# Testo estratto
※ ※ ※
Porta a Porta, lo spot durante Cenerentola diventa un caso

Porta a Porta, lo spot durante Cenerentola diventa un caso

L'Osservatorio sui Minori si scaglia contro Bruno Vespa e il suo spot all'interno del film d'animazione Cenerentola andato in onda martedì scorso in prima serata su Rai Uno

    vespa bruno

    Porta a Porta, che durante Cenerentola lancia lo spot della puntata, diventa un caso. Ieri non abbiamo potuto fare a meno di occuparcene e poco dopo, sui siti dei principali quotidiani, Repubblica.it e Corriere.it, sono apparsi i primi articoli sul caso. Lo spot di Porta a Porta ha causato le polemiche dell’Osservatorio sui Diritti dei Minori. Poi anche il Tg3 ha lanciato un servizio sull’argomento e sia sul web sia in tv non sono mancati i commenti di Antonio Marziale, presidente dell’associazione sui diritti dei minori.

    Marziale ha definito “nefasto” lo spot che, all’interno del film d’animazione ha generato non poca inquietudine alla luce anche del fatto che Cenerentola ha fatto il pieno d’ascolti martedì sera. Un fatto grave, Nello spot si paragonava Cenerentola alla vita delle ragazzine che poi però sono scomparse e da qui il tema della puntata come e cosa fare per proteggere i nostri figli. Per L’Osservatorio si sono violate precise leggi che determinano il divieto di spot pubblicitari all’interno dei cartoni animati, ma qualora non fosse stato possibile applicare la legge alla lettera, per Marziale si sarebbe potuti e anche dovuti ricorrere al buon senso.

    Dure parole quelle di Marziale che senza mezzi termini definisce lo spot incriminato, “inquietante” e chiarisce che si è passato il limite accostando, “all’interno di una delle ormai molto rare occasioni in cui la famiglia può riunirsi davanti alla tv, un promo su chi possa proteggere in nostri figli”. Insomma quello che avevamo notato mentre eravamo proprio rilassati davanti a Cenerentola, lo avevano notato anche molti altri.
※ ※ ※
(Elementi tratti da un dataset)
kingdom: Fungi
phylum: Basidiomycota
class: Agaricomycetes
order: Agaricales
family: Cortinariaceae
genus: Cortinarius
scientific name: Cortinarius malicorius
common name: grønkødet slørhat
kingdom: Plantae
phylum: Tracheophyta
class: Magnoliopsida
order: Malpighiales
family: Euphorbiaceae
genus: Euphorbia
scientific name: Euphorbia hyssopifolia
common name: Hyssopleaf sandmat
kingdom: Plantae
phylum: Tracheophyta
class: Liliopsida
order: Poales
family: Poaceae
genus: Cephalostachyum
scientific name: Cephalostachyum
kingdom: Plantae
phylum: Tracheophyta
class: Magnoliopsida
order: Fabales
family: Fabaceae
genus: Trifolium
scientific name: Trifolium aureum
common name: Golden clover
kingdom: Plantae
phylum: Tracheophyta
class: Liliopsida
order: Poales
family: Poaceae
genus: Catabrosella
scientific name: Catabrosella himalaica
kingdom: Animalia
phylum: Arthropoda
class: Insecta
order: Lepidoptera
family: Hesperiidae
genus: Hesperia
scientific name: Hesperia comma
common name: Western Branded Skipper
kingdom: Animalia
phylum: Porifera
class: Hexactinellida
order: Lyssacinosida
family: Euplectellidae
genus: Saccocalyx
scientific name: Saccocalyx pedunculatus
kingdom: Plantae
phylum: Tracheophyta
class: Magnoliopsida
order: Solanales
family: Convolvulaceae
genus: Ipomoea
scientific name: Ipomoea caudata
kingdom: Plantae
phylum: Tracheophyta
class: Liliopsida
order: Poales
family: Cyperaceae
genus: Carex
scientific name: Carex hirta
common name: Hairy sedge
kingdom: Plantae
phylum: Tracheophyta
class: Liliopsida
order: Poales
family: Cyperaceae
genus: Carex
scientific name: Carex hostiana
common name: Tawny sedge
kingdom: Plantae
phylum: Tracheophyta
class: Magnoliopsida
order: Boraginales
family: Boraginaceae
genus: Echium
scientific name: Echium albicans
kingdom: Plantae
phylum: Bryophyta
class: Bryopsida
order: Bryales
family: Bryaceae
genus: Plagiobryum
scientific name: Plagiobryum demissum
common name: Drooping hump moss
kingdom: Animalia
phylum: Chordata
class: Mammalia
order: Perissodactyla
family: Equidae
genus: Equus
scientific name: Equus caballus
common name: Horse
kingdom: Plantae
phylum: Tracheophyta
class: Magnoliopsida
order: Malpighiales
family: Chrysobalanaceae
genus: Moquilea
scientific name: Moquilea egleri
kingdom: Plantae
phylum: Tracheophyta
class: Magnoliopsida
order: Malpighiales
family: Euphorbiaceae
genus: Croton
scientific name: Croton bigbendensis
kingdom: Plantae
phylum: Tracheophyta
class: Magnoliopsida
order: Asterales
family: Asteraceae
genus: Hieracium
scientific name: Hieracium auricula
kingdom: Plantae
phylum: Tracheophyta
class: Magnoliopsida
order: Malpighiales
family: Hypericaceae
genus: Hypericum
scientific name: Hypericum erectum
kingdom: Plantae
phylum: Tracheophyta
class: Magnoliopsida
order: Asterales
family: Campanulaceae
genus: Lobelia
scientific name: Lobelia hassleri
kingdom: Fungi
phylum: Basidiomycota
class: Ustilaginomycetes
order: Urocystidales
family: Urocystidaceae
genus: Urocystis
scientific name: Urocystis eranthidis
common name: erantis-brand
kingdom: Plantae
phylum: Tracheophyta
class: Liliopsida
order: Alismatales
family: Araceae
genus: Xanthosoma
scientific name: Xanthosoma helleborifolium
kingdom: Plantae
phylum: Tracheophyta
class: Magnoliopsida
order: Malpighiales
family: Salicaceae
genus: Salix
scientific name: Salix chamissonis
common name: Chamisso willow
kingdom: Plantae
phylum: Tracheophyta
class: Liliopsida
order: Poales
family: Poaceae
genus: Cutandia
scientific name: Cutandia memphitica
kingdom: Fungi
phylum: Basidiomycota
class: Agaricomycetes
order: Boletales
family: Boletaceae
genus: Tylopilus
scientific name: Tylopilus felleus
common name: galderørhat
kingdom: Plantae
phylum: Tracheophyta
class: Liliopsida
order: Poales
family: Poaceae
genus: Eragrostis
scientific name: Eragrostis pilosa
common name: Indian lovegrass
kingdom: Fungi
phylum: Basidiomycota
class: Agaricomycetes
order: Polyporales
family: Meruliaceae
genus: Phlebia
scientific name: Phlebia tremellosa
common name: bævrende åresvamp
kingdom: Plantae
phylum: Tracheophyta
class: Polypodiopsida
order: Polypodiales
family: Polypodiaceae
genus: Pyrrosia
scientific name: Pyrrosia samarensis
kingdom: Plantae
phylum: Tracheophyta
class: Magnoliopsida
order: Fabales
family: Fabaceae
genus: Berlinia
※ ※ ※
Prosegua l'articolo sullo spot di Porta a Porta trasmesso durante Cenerentola, riprendendo subito dopo l'ultima frase riportata.

    Questo ci fa molto piacere, vuol dire che i telespettatori non sono poi così distratti come qualcuno vorrebbe che fossero e come non abbiamo lasciato correre noi così non hanno lasciato correre le associazioni che hanno immediatamente chiesto riscontro dell’accaduto. Dal canto suo Bruno Vespa ha minimizzato, limitandosi a dichiarare tramite una nota,

    Siamo stati sempre molto vicini alle posizioni dell’Osservatorio sui diritti dei minori, ma stavolta riteniamo non giustificato l’allarme del presidente Marziale. Proprio perché sapevamo di essere ascoltati da un pubblico particolarmente sensibile abbiamo accuratamente evitato ogni riferimento forte alle vicende che hanno coinvolto Yara e Sarah. Il titolo dello spot era: Come difendere i nostri figli. E questo purtroppo è un tema all’ordine del giorno di tutte le famiglie con figli pre-adolescenti e adolescenti che hanno visto abbassarsi in modo inatteso le soglie di sicurezza verso limiti sempre più difficilmente gestibili. Un tema squisitamente da servizio pubblico, sul quale, come accaduto già in passato, saremo lieti di coinvolgere lo stesso presidente Marziale”.

    Ma Marziale va oltre e chiede un intervento anche a presidente della Commissione parlamentare di vigilanza sulla Rai, on. Sergio Zavoli affinché “chiarisca la differenza tra servizio pubblico e emittenza privata“. Staremo a vedere se ci saranno sviluppi, il 26 dicembre, ricordiamo a Bruno Vespa andrà in onda La Bella Addormentata nel Bosco, così avrà il tempo per preparasi, e anche noi.